What this exercise asks
- A) Decide whether each statement below agrees with the roller mill post, giving yes or no plus the deciding words from the post in quotation marks: (i) The roller shafts are made of 4140. (ii) The writer has enough aluminum sheet metal to build the bin. (iii) Smooth mills with big rollers appear for sale on the online HBS sites.
- B) Carry the roller mill post forward from its final sentence, writing the next part.

Excerpted text
+---+

I do however want to add gears to synchronize the two rollers, and when I built them, I didn't think to add enough shaft length on which to attach gears to accomplish that. I've sort of considered welding an appendage on... But the shafts are 4140 and would need drawn (stress relieved) in the heat treat oven afterward if I did that. That would create a few other issues with the current rollers which were finish machined after previous welding and stress relief.

So, I have some Schedule 40 steel pipe here that's 6-3/4" OD. I have plenty of the alum frame material I made the original mills from. I do not have enough of the alum sheet metal for the bin, so that's a small issue. but I might have an idea for that. I do not want to buy a sheet of aluminum again, it's a zillion $ a sheet.

So my question is, how many people here have experience with a smooth roller mill with big rollers? I don't even see them sold on the online HBS sites. I suspect that big outfits (breweries) use such animals. I'd need to make really big gears to go along with the rollers, or accept a lot of stress on small ones and a timing belt to cover the rest of the distance between the rollers when the gears are much smaller.

+---+

Saved data entries:
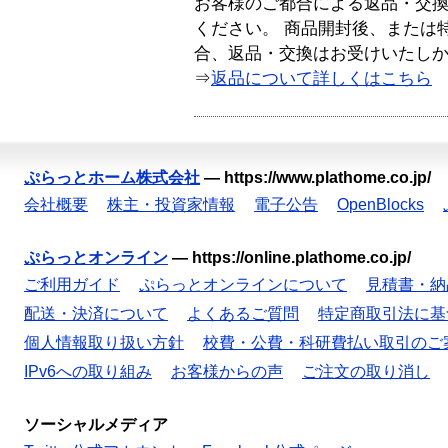
お客様のご都合による返品・交
ください。 商品開封後、または
合、返品・交換はお受けいたし
⇒
返品について詳しくはこちら
ぷらっとホーム株式会社
—
https://www.plathome.co.jp/
会社概要
株主・投資家情報
電子公告
OpenBlocks
ぷらっとオンライン
—
https://online.plathome.co.jp/
ご利用ガイド
ぷらっとオンラインについて
見積書・納
配送・決済について
よくあるご質問
特定商取引法に基
個人情報取り扱い方針
校費・公費・科研費払い取引のご
IPv6への取り組み
お客様からの声
ご注文の取り消し
ソーシャルメディア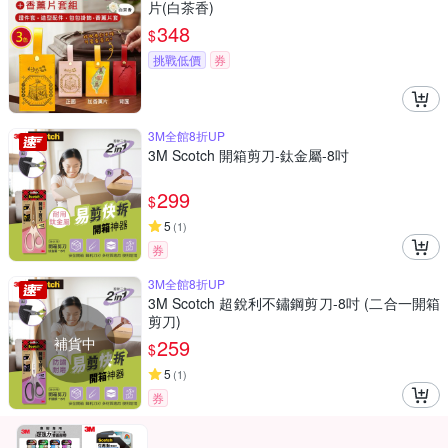
片(白茶香)
348
$
挑戰低價
券
3M全館8折UP
3M Scotch 開箱剪刀-鈦金屬-8吋
299
$
5
(
1
)
券
3M全館8折UP
3M Scotch 超銳利不鏽鋼剪刀-8吋 (二合一開箱
剪刀)
補貨中
259
$
5
(
1
)
券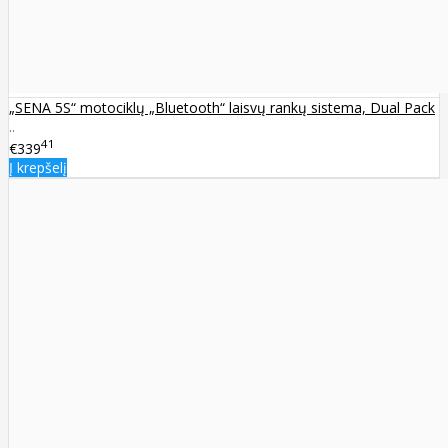
„SENA 5S“ motociklų „Bluetooth“ laisvų rankų sistema, Dual Pack
..
41
€339
Į krepšelį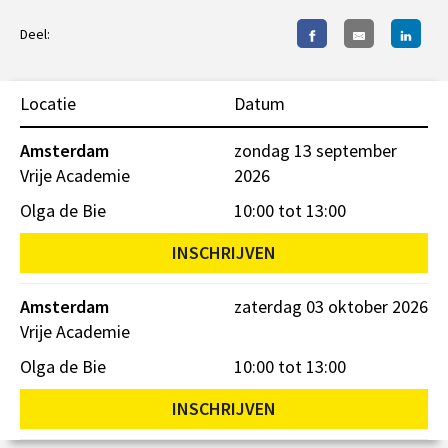
Deel:
Locatie
Datum
Amsterdam
zondag 13 september
Vrije Academie
2026
Olga de Bie
10:00 tot 13:00
INSCHRIJVEN
Amsterdam
zaterdag 03 oktober 2026
Vrije Academie
Olga de Bie
10:00 tot 13:00
INSCHRIJVEN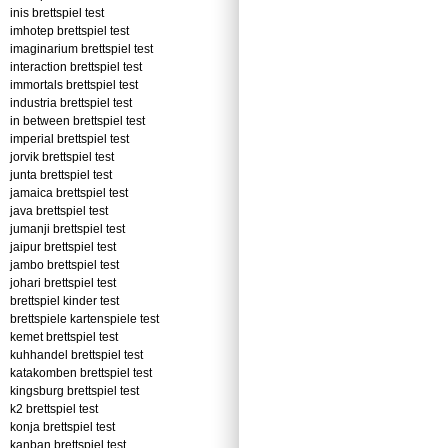
inis brettspiel test
imhotep brettspiel test
imaginarium brettspiel test
interaction brettspiel test
immortals brettspiel test
industria brettspiel test
in between brettspiel test
imperial brettspiel test
jorvik brettspiel test
junta brettspiel test
jamaica brettspiel test
java brettspiel test
jumanji brettspiel test
jaipur brettspiel test
jambo brettspiel test
johari brettspiel test
brettspiel kinder test
brettspiele kartenspiele test
kemet brettspiel test
kuhhandel brettspiel test
katakomben brettspiel test
kingsburg brettspiel test
k2 brettspiel test
konja brettspiel test
kanban brettspiel test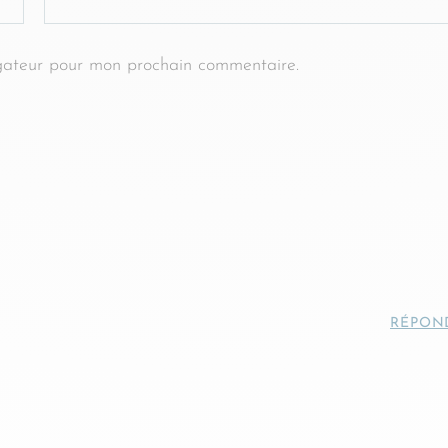
gateur pour mon prochain commentaire.
RÉPON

+---+

Task-by-task results
- A)
(i) Yes: "But the shafts are 4140"
(ii) No: "I do not have enough of the alum sheet metal for the bin"
(iii) No: "I don't even see them sold on the online HBS sites."

- B)
Am I trying to solve an issue that doesn't exist? I notice when I buy pre-milled kits, they are crushed differently than my mill does. There's less powder. Mine absolutely does not have similar speed between the two rollers. It's not as bad as purchased ones I see, but it's not perfect. The idler roller goes slower, which means there's an amount of "grind" taking place vs "crush". We don't want "grind". I do see one mill on Morebeer that has gears for exactly what I want to do. But only one, all the others omit those.
 
Have a look at this.
https://www.kegland.com.au/products...m-diamond-rollers?_pos=1&_sid=2a4772dfc&_ss=rI think they used to have the roller as a separate replacement or upgrade as there was a plastic roller I think.
Only one roller powered on this but powering both would be better
Cool looking gizmo, but that doesn't look even close to the quality of what I have already. Mine will NEVER need the rollers replaced, and I mean never. I'm totally shocked that the majority of the mills sold have knurled rollers to begin with. I mean knurled is ok, but the depth they do is such I can't even do that in my machine shop. That's got to be a beast of a knurling machine. And all to produce a design that's guaranteed to fail.

If they indeed have diamonds on the wheel for traction, why would they need replacements available? My mill has probably done 100+ 10 gallon batches and hasn't changed in operation even 1%. Those rollers are way small also. My mill is probably doing 6-7" of width all at once. More like the width of commercially available mills, but mine actually works.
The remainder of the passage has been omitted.